◆ WHAT THE EXERCISE ASKS:
Reproduce every one of the following records verbatim, preserving each line as it stands.
[[ THE DATA, beginning ]]
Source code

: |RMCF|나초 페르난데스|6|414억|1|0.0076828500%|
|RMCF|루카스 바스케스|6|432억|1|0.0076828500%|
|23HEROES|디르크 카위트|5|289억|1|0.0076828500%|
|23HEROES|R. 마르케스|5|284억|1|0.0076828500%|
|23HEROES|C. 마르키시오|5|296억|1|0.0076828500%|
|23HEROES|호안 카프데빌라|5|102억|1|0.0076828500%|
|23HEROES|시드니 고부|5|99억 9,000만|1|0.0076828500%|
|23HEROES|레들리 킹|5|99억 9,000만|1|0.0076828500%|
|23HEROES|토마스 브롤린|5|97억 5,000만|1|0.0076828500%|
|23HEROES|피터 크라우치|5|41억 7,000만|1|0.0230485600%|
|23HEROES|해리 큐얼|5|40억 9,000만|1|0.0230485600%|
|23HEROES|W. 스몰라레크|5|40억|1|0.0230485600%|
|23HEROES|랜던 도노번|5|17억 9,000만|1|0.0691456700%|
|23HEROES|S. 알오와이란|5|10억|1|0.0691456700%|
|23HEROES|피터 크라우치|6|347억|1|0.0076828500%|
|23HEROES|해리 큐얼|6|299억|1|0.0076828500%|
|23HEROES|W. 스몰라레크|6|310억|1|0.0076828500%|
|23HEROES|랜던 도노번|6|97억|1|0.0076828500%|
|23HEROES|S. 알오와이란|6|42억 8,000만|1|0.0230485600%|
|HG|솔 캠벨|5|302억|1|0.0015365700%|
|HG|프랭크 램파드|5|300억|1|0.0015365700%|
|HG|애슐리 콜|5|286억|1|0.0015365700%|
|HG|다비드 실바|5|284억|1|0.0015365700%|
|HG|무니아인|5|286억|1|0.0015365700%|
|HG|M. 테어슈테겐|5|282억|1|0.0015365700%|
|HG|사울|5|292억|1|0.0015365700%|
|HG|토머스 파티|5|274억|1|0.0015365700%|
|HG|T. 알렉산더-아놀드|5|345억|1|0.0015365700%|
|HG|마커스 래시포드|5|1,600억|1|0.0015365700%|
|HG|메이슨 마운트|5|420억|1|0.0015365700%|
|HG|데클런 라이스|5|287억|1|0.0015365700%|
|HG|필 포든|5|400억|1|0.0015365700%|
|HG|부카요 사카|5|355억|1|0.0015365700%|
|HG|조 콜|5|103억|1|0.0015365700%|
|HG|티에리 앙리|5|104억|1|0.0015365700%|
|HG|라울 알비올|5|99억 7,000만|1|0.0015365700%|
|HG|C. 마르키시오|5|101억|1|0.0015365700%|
[[ THE DATA, end ]]
◆ RESULT OF THIS TASK:
Source code

: |RMCF|나초 페르난데스|6|414억|1|0.0076828500%|
|RMCF|루카스 바스케스|6|432억|1|0.0076828500%|
|23HEROES|디르크 카위트|5|289억|1|0.0076828500%|
|23HEROES|R. 마르케스|5|284억|1|0.0076828500%|
|23HEROES|C. 마르키시오|5|296억|1|0.0076828500%|
|23HEROES|호안 카프데빌라|5|102억|1|0.0076828500%|
|23HEROES|시드니 고부|5|99억 9,000만|1|0.0076828500%|
|23HEROES|레들리 킹|5|99억 9,000만|1|0.0076828500%|
|23HEROES|토마스 브롤린|5|97억 5,000만|1|0.0076828500%|
|23HEROES|피터 크라우치|5|41억 7,000만|1|0.0230485600%|
|23HEROES|해리 큐얼|5|40억 9,000만|1|0.0230485600%|
|23HEROES|W. 스몰라레크|5|40억|1|0.0230485600%|
|23HEROES|랜던 도노번|5|17억 9,000만|1|0.0691456700%|
|23HEROES|S. 알오와이란|5|10억|1|0.0691456700%|
|23HEROES|피터 크라우치|6|347억|1|0.0076828500%|
|23HEROES|해리 큐얼|6|299억|1|0.0076828500%|
|23HEROES|W. 스몰라레크|6|310억|1|0.0076828500%|
|23HEROES|랜던 도노번|6|97억|1|0.0076828500%|
|23HEROES|S. 알오와이란|6|42억 8,000만|1|0.0230485600%|
|HG|솔 캠벨|5|302억|1|0.0015365700%|
|HG|프랭크 램파드|5|300억|1|0.0015365700%|
|HG|애슐리 콜|5|286억|1|0.0015365700%|
|HG|다비드 실바|5|284억|1|0.0015365700%|
|HG|무니아인|5|286억|1|0.0015365700%|
|HG|M. 테어슈테겐|5|282억|1|0.0015365700%|
|HG|사울|5|292억|1|0.0015365700%|
|HG|토머스 파티|5|274억|1|0.0015365700%|
|HG|T. 알렉산더-아놀드|5|345억|1|0.0015365700%|
|HG|마커스 래시포드|5|1,600억|1|0.0015365700%|
|HG|메이슨 마운트|5|420억|1|0.0015365700%|
|HG|데클런 라이스|5|287억|1|0.0015365700%|
|HG|필 포든|5|400억|1|0.0015365700%|
|HG|부카요 사카|5|355억|1|0.0015365700%|
|HG|조 콜|5|103억|1|0.0015365700%|
|HG|티에리 앙리|5|104억|1|0.0015365700%|
|HG|라울 알비올|5|99억 7,000만|1|0.0015365700%|
|HG|C. 마르키시오|5|101억|1|0.0015365700%|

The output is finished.